◆ **INSTRUCTION**
Return all of the data verbatim, dropping any picture.

:: SOURCE MATERIAL

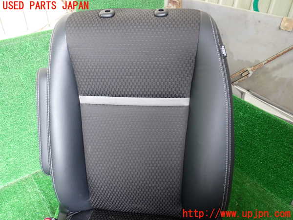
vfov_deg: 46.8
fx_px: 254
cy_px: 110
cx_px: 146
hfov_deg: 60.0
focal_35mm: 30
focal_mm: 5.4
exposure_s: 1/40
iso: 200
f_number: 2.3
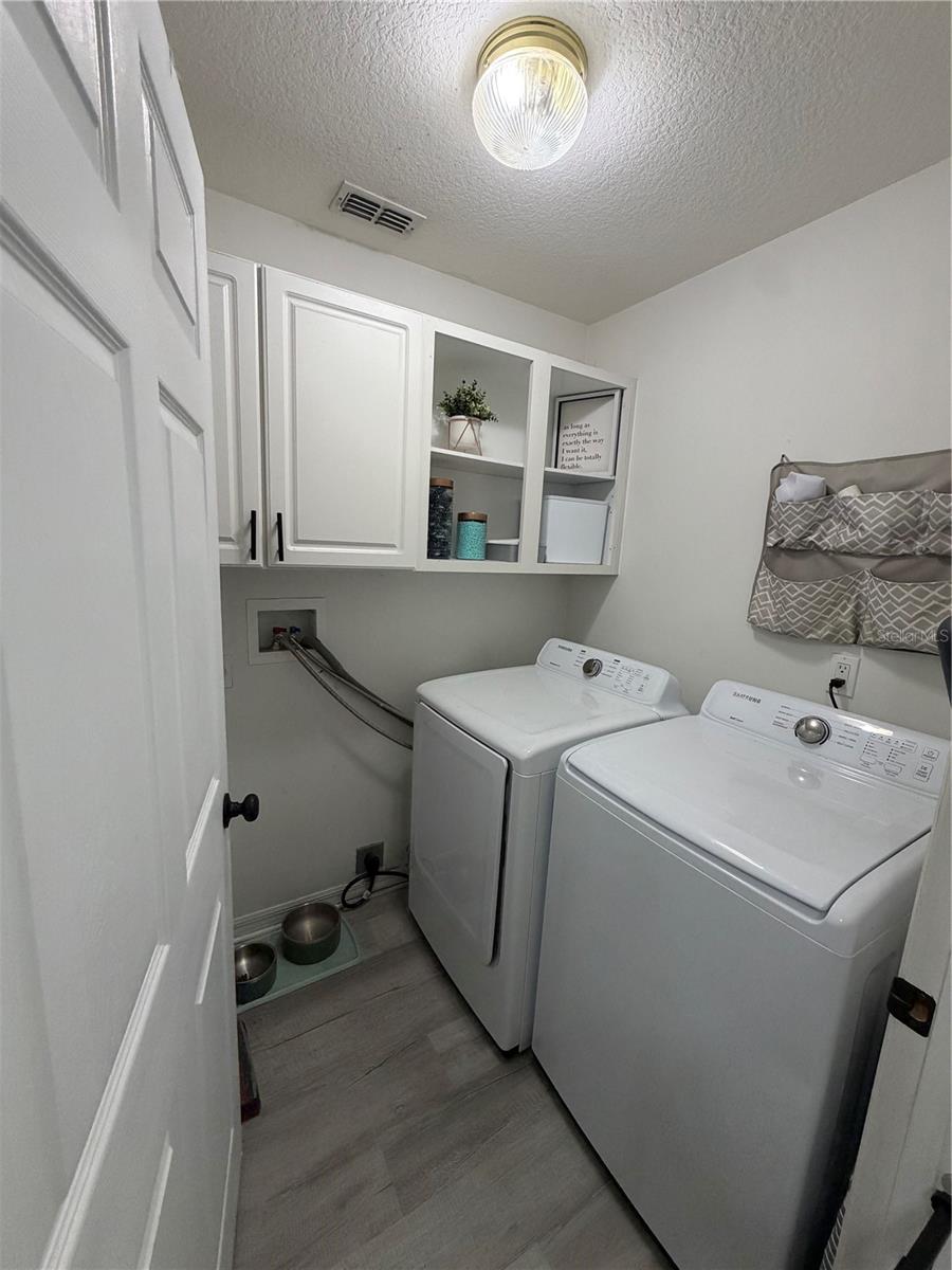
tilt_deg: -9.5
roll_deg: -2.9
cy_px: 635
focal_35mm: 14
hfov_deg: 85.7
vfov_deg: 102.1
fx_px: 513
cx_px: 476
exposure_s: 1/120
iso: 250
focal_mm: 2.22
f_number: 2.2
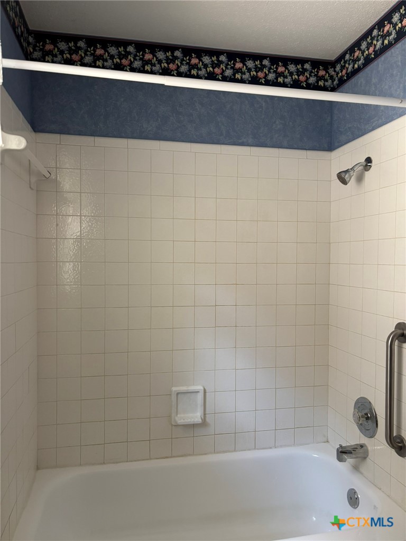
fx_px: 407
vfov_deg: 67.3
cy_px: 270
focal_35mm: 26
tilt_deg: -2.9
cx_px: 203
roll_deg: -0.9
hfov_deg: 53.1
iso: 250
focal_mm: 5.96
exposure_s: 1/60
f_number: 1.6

::::

◆ **PROBLEM SOLUTION**
vfov_deg: 46.8
fx_px: 254
cy_px: 110
cx_px: 146
hfov_deg: 60.0
focal_35mm: 30
focal_mm: 5.4
exposure_s: 1/40
iso: 200
f_number: 2.3
tilt_deg: -9.5
roll_deg: -2.9
cy_px: 635
focal_35mm: 14
hfov_deg: 85.7
vfov_deg: 102.1
fx_px: 513
cx_px: 476
exposure_s: 1/120
iso: 250
focal_mm: 2.22
f_number: 2.2
fx_px: 407
vfov_deg: 67.3
cy_px: 270
focal_35mm: 26
tilt_deg: -2.9
cx_px: 203
roll_deg: -0.9
hfov_deg: 53.1
iso: 250
focal_mm: 5.96
exposure_s: 1/60
f_number: 1.6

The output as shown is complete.